▶ **CONSIGNE 1**
Remplacez « cadavres » par « corps » dans le passage de l'extrait sur les Jacobins sous la Terreur allant de « Alors que la » jusqu'à « différents modes d'action. », puis réécrivez ce passage en entier.
▶ **CONSIGNE 2**
Prolongez le récit sur les Jacobins sous la Terreur à partir de la fin de sa dernière phrase.

L'automne 1793 vit les Jacobins consolider leur autorité en France alors que le règne de la Terreur s'intensifiait et que les rivaux vaincus des Jacobins étaient guillotinés. Cependant, les Jacobins dominants étaient en désaccord sur la direction que devait prendre la Révolution française (1789-1799), ce qui les fit sombrer dans le factionnalisme. La lutte pour le pouvoir qui s'ensuivit se termina par la victoire de Maximilien Robespierre (1758-1794).
Dictature par comité
La déclaration de la Terreur comme "ordre du jour" le 5 septembre 1793 marqua le début du règne du Comité de salut public, un corps de douze hommes dont la mainmise sur la France a parfois été qualifiée de dictature jacobine. L'objectif apparent du règne de la Terreur du Comité était de sauver la République française des mauvais acteurs qui corrompaient son corps politique - sacrifier un membre gangrené pour sauver le reste du corps, selon les termes imagés de Jacques Billaud-Varenne, membre du Comité.
Dans l'esprit de cette amputation patriotique, le Comité promulgua la loi des suspects le 17 septembre, qui conduisit à l'arrestation de centaines de milliers de personnes dans tout le pays, toutes accusées d'activités contre-révolutionnaires. Le contrôle étroit exercé par le Comité sur l'armée française conduisit à la répression brutale des révoltes fédéralistes anti-Jacobins, ainsi qu'à une série de succès dans les guerres révolutionnaires françaises contre les puissances européennes. En outre, les Jacobins consolidèrent leur pouvoir en envoyant leurs anciens rivaux sous la lame de la guillotine ; les Girondins modérés, les Feuillants monarchistes et les aristocrates de l'ancien régime moururent les uns après les autres, leur sang remplissant les caniveaux de Paris.
Alors que la pile de cadavres s'accumulait, la Révolution elle prenait fin. Le 10 octobre, la Convention nationale décida que le gouvernement provisoire de la France resterait révolutionnaire (c'est-à-dire dictatorial) jusqu'à la paix, et la nouvelle Constitution de 1793 fut mise au placard avant même d'avoir pu être appliquée. Pour Robespierre, célèbre moralisateur, qui considérait que la vertu moralisatrice était la qualité la plus importante d'une république saine, cela était nécessaire pour purifier le corps politique et gagner la guerre étrangère. D'autres jacobins étaient mal à l'aise à l'idée d'une pause indéfinie dans une révolution apparemment sans fin et préconisaient différents modes d'action.
Les Hébertistes
À l'extrême gauche se trouvaient les Hébertistes qui revendiquaient le rôle de porte-parole des sans-culottes de la classe inférieure et qui dominaient le club radical des Cordeliers et la Commune de Paris. Les Hébertistes appellèrent à une accélération de la Terreur et à une escalade de la Révolution, ce qui prit la forme d'attaques contre la religion ; les Hébertistes supervisèrent un grand nombre des programmes de déchristianisation menés pendant la Terreur et soutenaient leur propre culte athée de la raison. Ce groupe était dirigé par de nouveaux venus dans le monde révolutionnaire, notamment Pierre Gaspard Chaumette, Charles-Philippe Ronsin et, bien sûr, Jacques René Hébert, le journaliste qui leur prêta son nom. Le journal outrancier et populaire d'Hébert, Le Père Duchesne, combla le vide laissé par l'assassinat de Marat en matière d'appels provocateurs à l'action.

▶ **LISTE DES ENTRÉES**
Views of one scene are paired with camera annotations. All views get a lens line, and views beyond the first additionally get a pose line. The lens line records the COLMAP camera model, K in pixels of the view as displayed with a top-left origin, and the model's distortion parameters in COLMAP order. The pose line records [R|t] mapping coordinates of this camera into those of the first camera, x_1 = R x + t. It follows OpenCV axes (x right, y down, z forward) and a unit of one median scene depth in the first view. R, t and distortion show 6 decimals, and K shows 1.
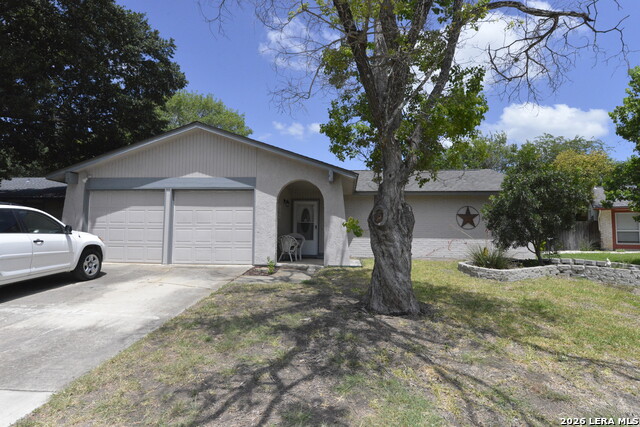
lens RADIAL K [[374.7, 0, 320.0], [0, 374.7, 213.5], [0, 0, 1]] dist [0.002703, 0.000862]
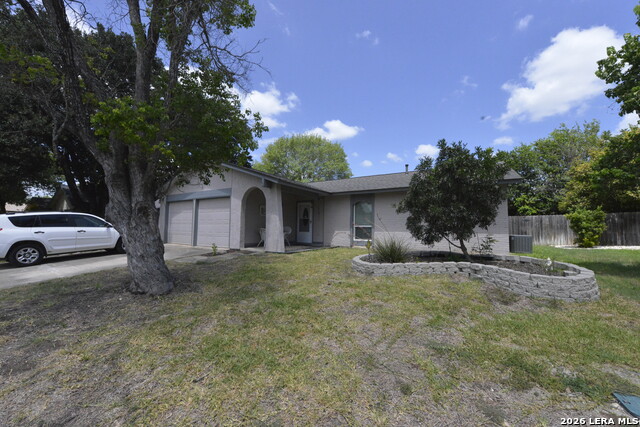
lens RADIAL K [[257.5, 0, 320.0], [0, 257.5, 213.5], [0, 0, 1]] dist [-0.002023, -0.000288]
pose [[0.878517, -0.026514, -0.476975, 0.599730], [0.027529, 0.999609, -0.004863, 0.016543], [0.476918, -0.008859, 0.878903, 0.295201]]
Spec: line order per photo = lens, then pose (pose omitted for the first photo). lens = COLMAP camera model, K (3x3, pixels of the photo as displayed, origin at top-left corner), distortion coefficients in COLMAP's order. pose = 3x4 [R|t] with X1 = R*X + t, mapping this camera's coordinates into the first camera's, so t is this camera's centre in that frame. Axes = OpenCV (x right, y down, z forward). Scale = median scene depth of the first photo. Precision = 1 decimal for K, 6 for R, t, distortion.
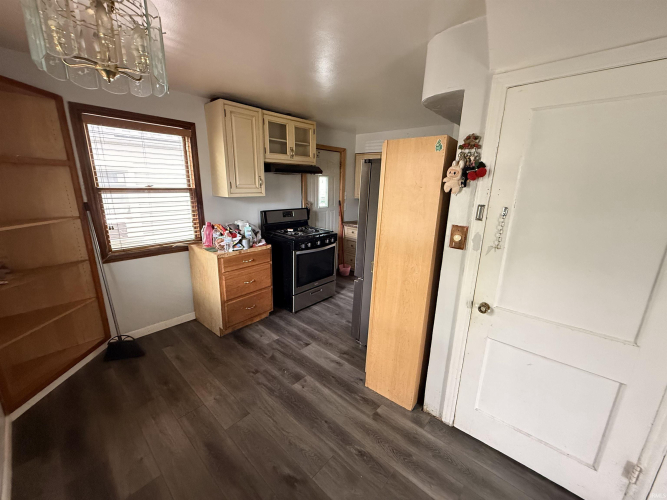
lens RADIAL K [[266.4, 0, 333.5], [0, 266.4, 250.0], [0, 0, 1]] dist [-0.001314, 0.000183]
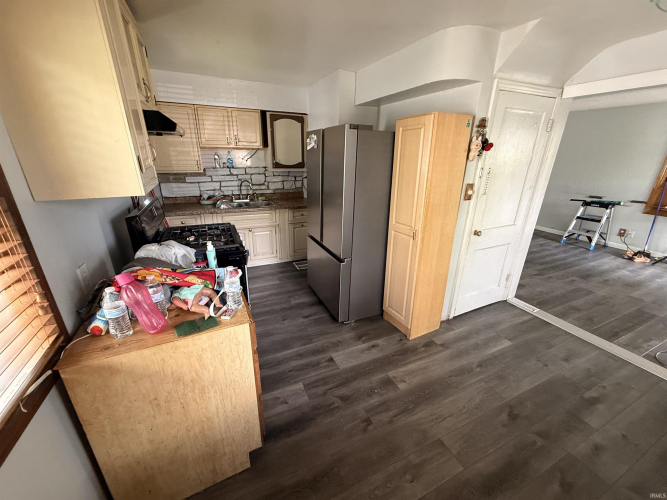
lens RADIAL K [[266.4, 0, 333.5], [0, 266.4, 250.0], [0, 0, 1]] dist [-0.001314, 0.000183]
pose [[0.400859, -0.335828, 0.852369, -0.843405], [0.219733, 0.938477, 0.266416, -0.215519], [-0.889399, 0.080498, 0.449989, 0.757173]]
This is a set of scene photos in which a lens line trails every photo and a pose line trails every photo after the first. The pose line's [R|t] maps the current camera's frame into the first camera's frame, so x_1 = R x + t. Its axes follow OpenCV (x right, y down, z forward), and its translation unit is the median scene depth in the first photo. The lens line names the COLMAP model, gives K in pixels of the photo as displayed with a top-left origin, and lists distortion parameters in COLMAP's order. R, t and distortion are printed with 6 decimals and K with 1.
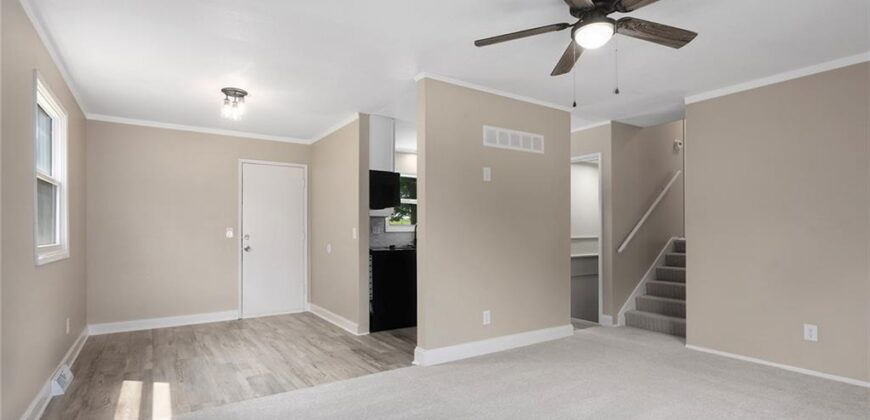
lens RADIAL K [[414.8, 0, 420.7], [0, 414.8, 233.4], [0, 0, 1]] dist [-0.007088, 0.000722]
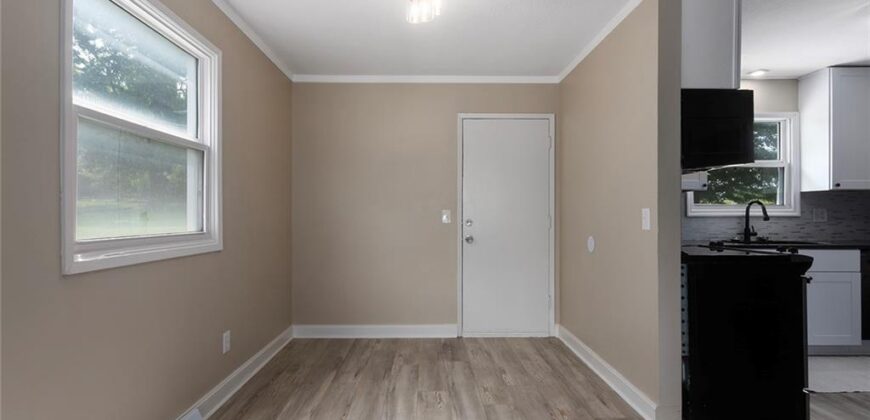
lens RADIAL K [[414.8, 0, 433.6], [0, 414.8, 211.3], [0, 0, 1]] dist [-0.007088, 0.000722]
pose [[0.849841, -0.002166, -0.527035, -0.110617], [-0.005238, 0.999907, -0.012557, -0.001817], [0.527014, 0.013432, 0.849751, 0.418567]]
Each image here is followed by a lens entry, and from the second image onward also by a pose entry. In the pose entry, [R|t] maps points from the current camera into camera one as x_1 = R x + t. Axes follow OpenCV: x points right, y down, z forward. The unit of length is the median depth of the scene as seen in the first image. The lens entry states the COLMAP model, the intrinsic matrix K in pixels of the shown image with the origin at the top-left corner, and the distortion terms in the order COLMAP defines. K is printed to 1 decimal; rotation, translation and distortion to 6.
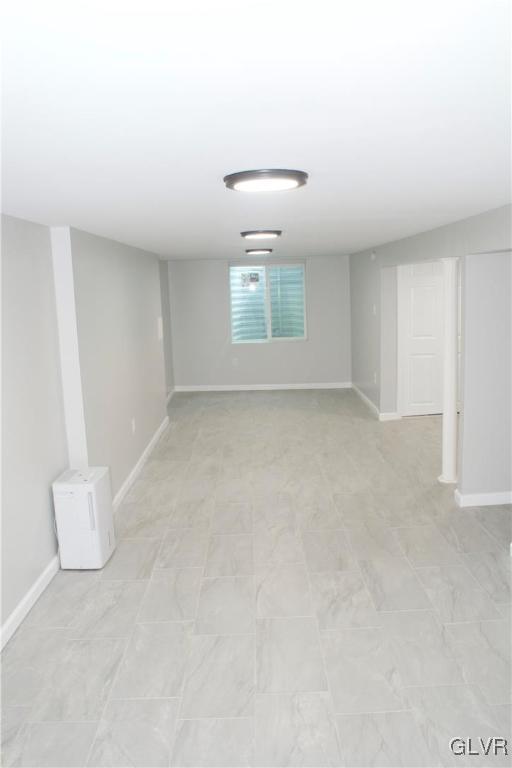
lens RADIAL K [[617.4, 0, 256.0], [0, 617.4, 384.0], [0, 0, 1]] dist [-0.069819, 0.003325]
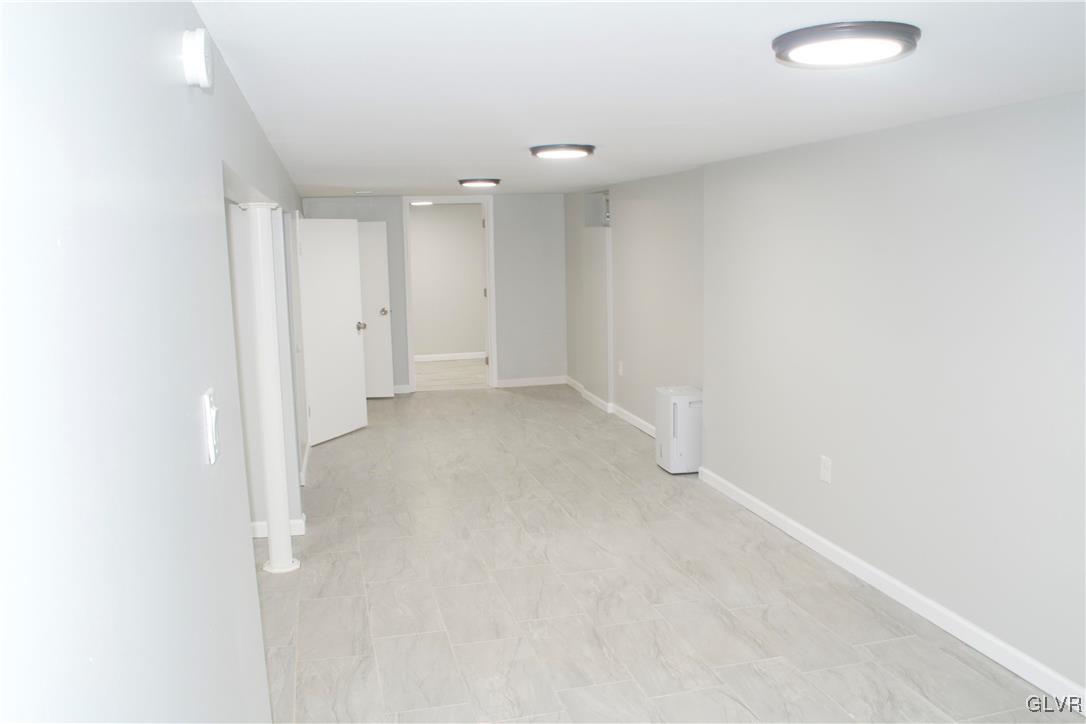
lens RADIAL K [[873.1, 0, 543.0], [0, 873.1, 362.0], [0, 0, 1]] dist [-0.069819, 0.003325]
pose [[-0.967657, 0.088364, -0.236290, 0.283658], [0.010852, 0.950362, 0.310958, -0.341256], [0.252038, 0.298336, -0.920583, 2.043099]]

▶ **RÉPONSE 1**
Alors que la pile de corps s'accumulait, la Révolution elle prenait fin. Le 10 octobre, la Convention nationale décida que le gouvernement provisoire de la France resterait révolutionnaire (c'est-à-dire dictatorial) jusqu'à la paix, et la nouvelle Constitution de 1793 fut mise au placard avant même d'avoir pu être appliquée. Pour Robespierre, célèbre moralisateur, qui considérait que la vertu moralisatrice était la qualité la plus importante d'une république saine, cela était nécessaire pour purifier le corps politique et gagner la guerre étrangère. D'autres jacobins étaient mal à l'aise à l'idée d'une pause indéfinie dans une révolution apparemment sans fin et préconisaient différents modes d'action.

▶ **RÉPONSE 2**
Robespierre et la direction jacobine bien établie considéraient les Hébertistes comme des agitateurs ultra-révolutionnaires qui ne cherchaient qu'à leur voler leurs postes au gouvernement. Robespierre, qui partageait l'avis de Voltaire selon lequel la croyance en une puissance supérieure était essentielle au bien-être civique, était dégoûté par l'athéisme anticlérical des Hébertistes et se sentait menacé par leurs appels à des mesures plus radicales ; Robespierre pensait certainement que les Hébertistes ne feraient qu'aliéner les nations neutres de la Révolution et pousseraient davantage de provinces françaises à la rébellion. D'éminents historiens français n'ont pas été tendres avec les Hébertistes, Jules Michelet les décrivant comme des "belettes au museau pointu, idéalement douées pour renifler le sang" (Furet, 363).
Le 5 septembre 1793, Hébert et Chaumette avaient mené une insurrection sur la Convention nationale, exigeant la fixation du prix du pain et la mort des conspirateurs contre-révolutionnaires. Si cet événement marqua le début de la Terreur et conduisit à la création du Comité de salut public, Robespierre et ses alliés se méfiaient des ambitions des Hébertistes. Au cours des deux mois suivants, les politiques antichrétiennes des Hébertistes devinrent de plus en plus flagrantes, les églises de France furent vandalisées ou dédiées à la Raison, y compris Notre-Dame de Paris. Les iconographies chrétiennes furent remplacées par des images révolutionnaires, tandis que les prêtres furent humiliés et même forcés de se marier. Le calendrier républicain français fut créé pour effacer le christianisme de l'esprit du public et, à Nantes, des dizaines de prêtres et de religieuses périrent noyés dans la Loire gelée. Pour Robespierre, obsédé par la vertu, il était vital d'arrêter les Hébertistes avant qu'ils ne corrompent définitivement l'âme de la République. Il ne lui manquait plus qu'un bon prétexte pour les éliminer.
Les indulgents
Le principal défi lancé aux Hébertistes ne vint pas directement de Robespierre, mais d'un groupe de Jacobins qui cherchait à faire reculer la Terreur et à empêcher la Commune de Paris dirigée par les Hébertistes d'accumuler plus de pouvoir. Ce groupe, appelé les Indulgents, prit le titre de faction modérée de la Révolution, rendu vacant par la chute des Girondins. Centrés autour de Georges Danton (1759-1794), les Indulgents, ou dantonistes, demandaient que la paix soit faite avec les puissances européennes et que des milliers de suspects contre-révolutionnaires soient amnistiés. Certains souhaitaient même mettre fin à la Révolution ou la faire revenir en arrière.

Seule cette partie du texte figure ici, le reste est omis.